Pastor a souligné que certains environnements – ceux avec un éclairage vif, une musique forte, des odeurs intenses ou une forte densité de foule – peuvent être particulièrement difficiles pour les personnes avec TSA. Beaucoup peuvent s’y adapter temporairement, mais ces conditions mènent souvent à une fatigue neurologique nécessitant un repos ultérieur. Pour celles nécessitant plus de soutien, une stimulation sensorielle intense peut déclencher des crises de régulation. Elle a recommandé d’intégrer, lorsque possible, des zones de faible sensibilité ou de pause sensorielle dans les lieux, permettant aux personnes de s’isoler brièvement.

La directrice d’AUTEA a insisté sur le fait que les besoins varient fortement au sein de la communauté TSA, en mettant en garde contre des solutions uniformes comme rendre tous les espaces calmes ou sans stimuli. Elle a prôné plutôt des options diversifiées permettant à différents profils de participer équitablement. Des exemples incluent des « heures calmes » lors des grands festivals, qui aident ceux ayant une hypersensibilité auditive sans remplacer les activités standards.

Au-delà des adaptations physiques, Pastor a appelé à des avancées en matière d’accessibilité cognitive. Si les pictogrammes et une signalétique publique plus claire sont des pas positifs, ils sont souvent insuffisants sans apprentissage préalable, surtout pour ceux ayant des difficultés de communication ou un handicap intellectuel. Elle a exhorté à les combiner avec un accompagnement personnalisé et une formation du personnel, les agents en contact avec le public rencontrant fréquemment des personnes neurodiverses dont les besoins ne sont pas immédiatement évidents.

Pastor a cité l’exemple d’un étudiant andorran avec TSA qui a subi un traitement insensible lors d’une demande de reconnaissance de handicap à Barcelone, soulignant la nécessité d’une meilleure préparation.
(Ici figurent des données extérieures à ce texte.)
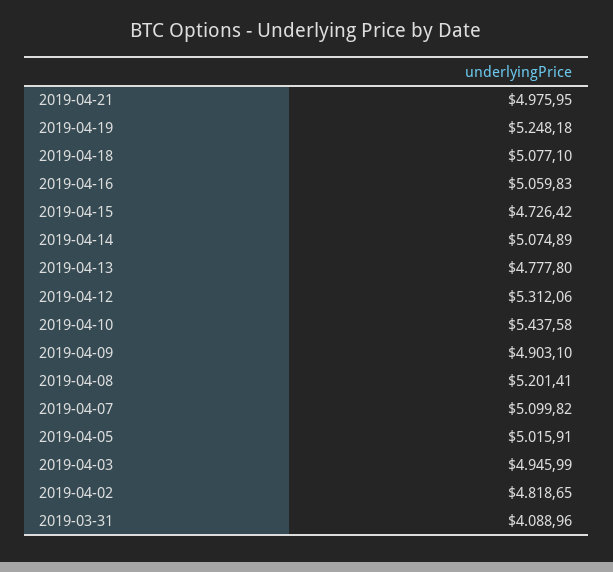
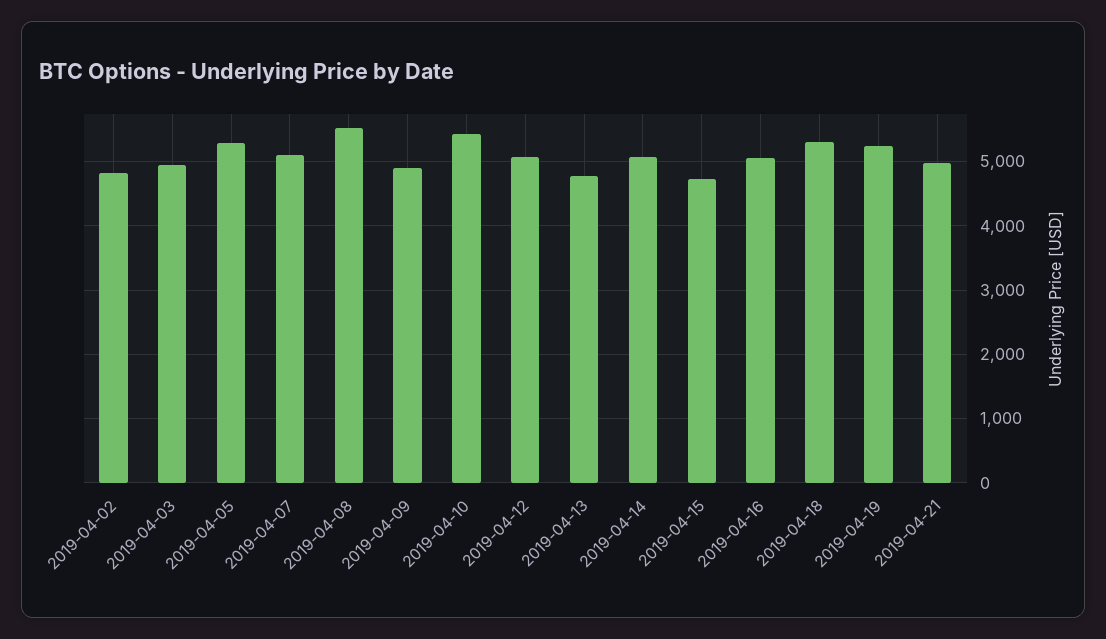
2019-04-18: 5077.1 -> 5300
2019-04-12: 5312.06 -> 5100
2019-04-08: 5201.41 -> 5500
2019-04-05: 5015.91 -> 5300
2019-03-31: 4088.96 -> none

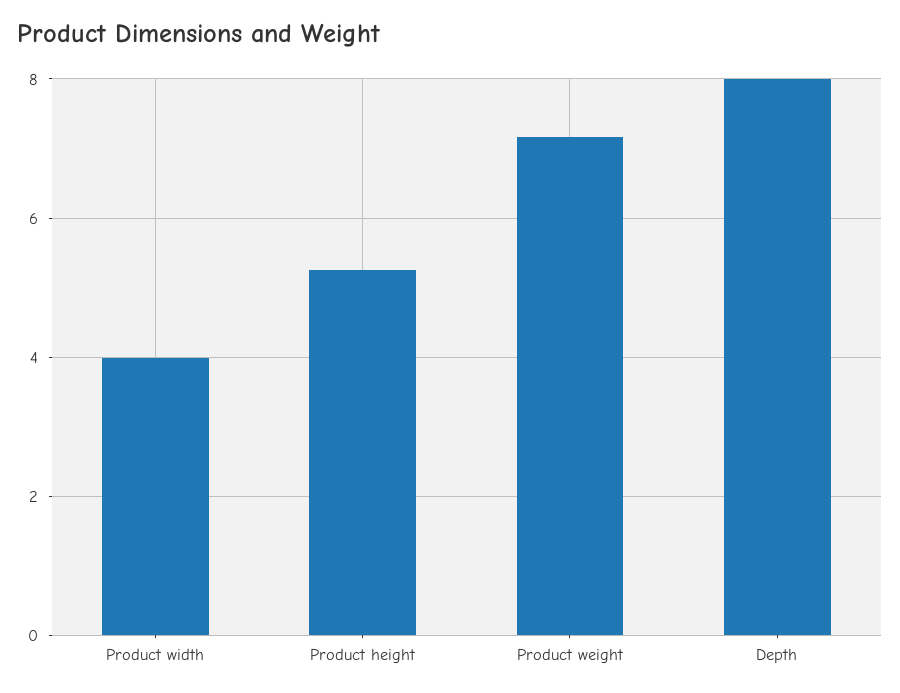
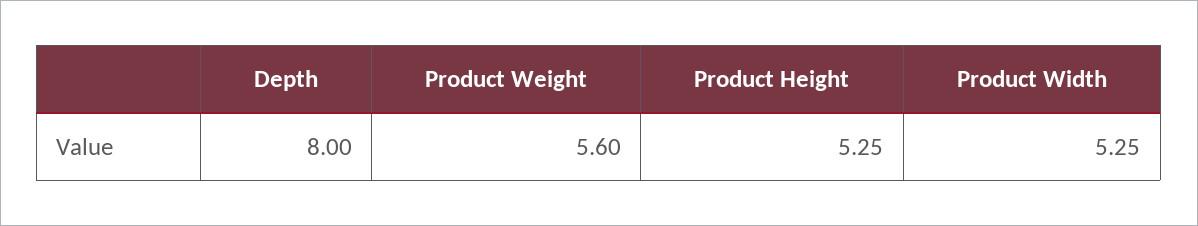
Product width: 4 -> 5.25
Product weight: 7.2 -> 5.6

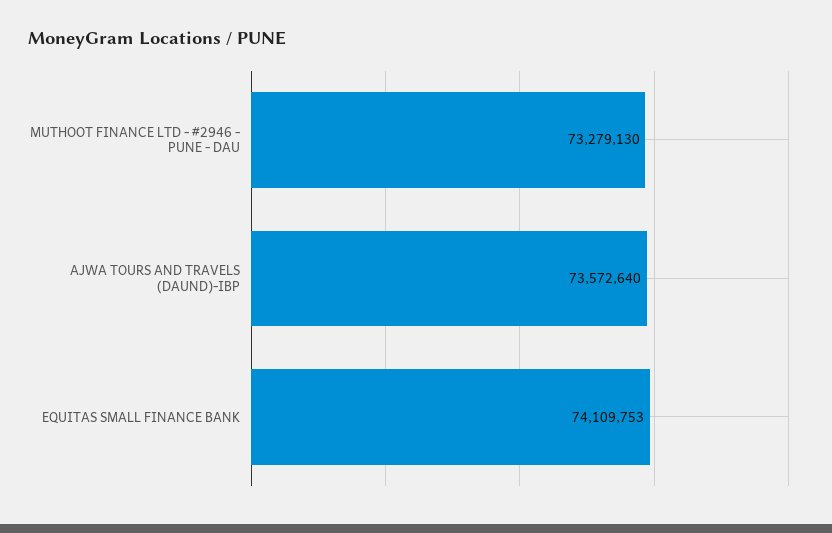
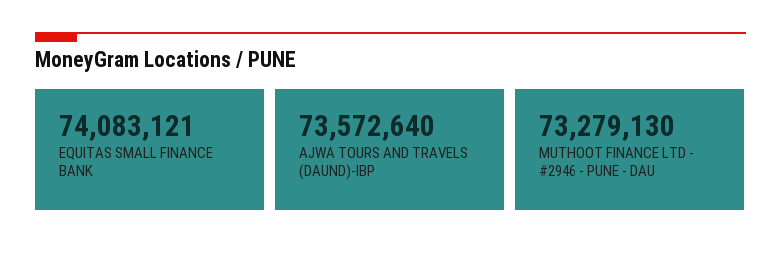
EQUITAS SMALL FINANCE BANK: 74109753 -> 74083121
Elle a proposé des figures de soutien dédiées et formées dans les services publics et les systèmes judiciaires, comme le facilitateur judiciaire récemment introduit pour l’accessibilité cognitive dans les procédures judiciaires.

Les évolutions positives incluent des initiatives du secteur privé, comme une grande entreprise employant un psychologue pour les clients aux besoins spécifiques, ainsi que des efforts publics en matière de signalétique et d’ajustements d’espaces. Pastor a insisté sur l’équilibre : les adaptations ne doivent pas éliminer les environnements stimulants mais proposer des alternatives. « Les espaces doivent convenir à tout le monde, pas seulement aux personnes neurodiverses », a-t-elle déclaré, ajoutant que la reconnaissance de l’hypersensibilité par une sensibilisation sociale reste un domaine clé de progression.